Кто ждал подвигов от Дэна Вайсмана, узколицего юноши с жадными живыми глазами, красивого несколько антилопьей красотой? Их отношения с Мэтью никак нельзя было назвать особенно страстными. Дэну явно предназначалась роль человека, с которым Мэтью
Вообще-то, от всего этого легко прийти в отчаянье: смерть двадцатидвухлетнего брата (сейчас ему было бы сорок семь), смерть его бойфренда, смерть практически всех их друзей; массовая резня в разных уголках земного шара, причем такая, что злодеяния Аттилы кажутся по сравнению с ней безобидным ребячеством; школьники, расстреливающие своих учителей из пистолетов, которые забыли спрятать их родители; и, кстати, что у нас на очереди: жилое здание, а может быть, мост или метро?
— У тебя есть 'Метро'? — спрашивает он Ребекку.
Она протягивает ему страницы и снова утыкается в рецензии.
— Мартин Пурьер закрывается через три недели. Убей меня, если я пропущу.
— Мм…
У него есть двадцать минут. Теперь уже девятнадцать. Ему невероятно повезло. Пугающе повезло. У тебя неприятности, дружок? Что, блинчики подгорели? Да ты должен петь и плясать с утра до вечера, возносить благодарственные молитвы всем мыслимым и немыслимым богам хотя бы за то, что никто не надел тебе на голову горящую покрышку… Во всяком случае пока.
— Давай позвоним Би, пока ты не ушел, — предлагает Ребекка.

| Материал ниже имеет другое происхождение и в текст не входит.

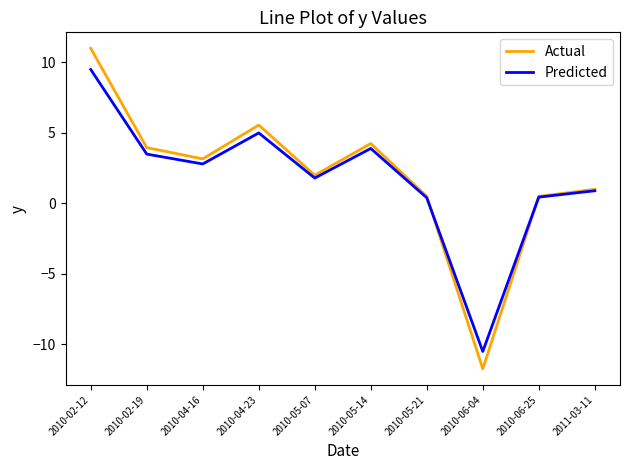

Which series changed the most between 2010-05-14 and 2010-06-04?

Actual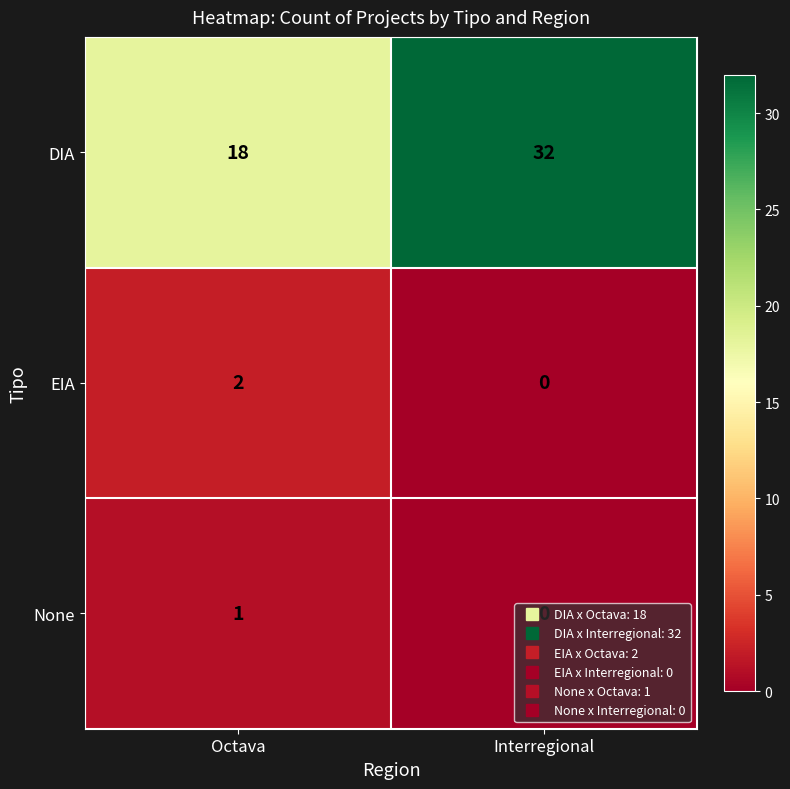

The value of DIA at Interregional is 32. True or false?

True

Какой отец предпочтет отложить разговор с родной дочерью?
Да, никто не зарезал тебя мачете… И тем не менее…
— Давай, когда я вернусь…
— Хорошо.
Совершенно ясно, что она ждет не дождется, чтобы он наконец вымелся. Обычное дело при многолетнем браке. Иногда хочется побыть дома в одиночестве.
Серебристо-серое свечение теплого апрельского полдня. Питер шагает к метро на Спринг-стрит. На нем потертые замшевые башмаки, темно-синие джинсы, светло-голубая неглаженая рубашка и кожаный пиджак цвета олова. Ты стараешься выглядеть не слишком расчетливо, но, как ни крути, тебя пригласили на ланч в фешенебельный ресторан аптауна, и ты, как последний кретин, хочешь, да, хочешь, с одной стороны, выглядеть не слишком откровенно по-даунтаунски (что смотрелось бы жалковато в твоем возрасте), но и не так, словно ты только и думаешь о том, как понравиться богатым пожилым дамочкам с аристократическими замашками. Пожалуй, что касается манеры одеваться, с годами Питер научился чуть более убедительно изображать того актера, который играет его. Но все равно бывают дни, когда трудно отделаться от чувства, что одет неправильно. Смешно и глупо так много думать о своем внешнем виде, но совсем не думать тоже невозможно.